| Data entries |
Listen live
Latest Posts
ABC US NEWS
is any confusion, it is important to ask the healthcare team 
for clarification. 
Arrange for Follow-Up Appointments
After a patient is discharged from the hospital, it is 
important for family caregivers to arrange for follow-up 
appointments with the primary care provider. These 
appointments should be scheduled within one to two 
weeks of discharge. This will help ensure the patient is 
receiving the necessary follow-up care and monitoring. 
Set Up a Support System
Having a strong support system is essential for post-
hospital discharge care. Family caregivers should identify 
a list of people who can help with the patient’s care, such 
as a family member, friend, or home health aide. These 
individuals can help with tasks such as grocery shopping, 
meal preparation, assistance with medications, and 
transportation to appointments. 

| Aim of the task |
Among the entries above, copy exactly only the lines starting with the one containing "for clarification." and going through the one containing "appointments should be", both ends included.

| Finished task |
for clarification. 
Arrange for Follow-Up Appointments
After a patient is discharged from the hospital, it is 
important for family caregivers to arrange for follow-up 
appointments with the primary care provider. These 
appointments should be scheduled within one to two 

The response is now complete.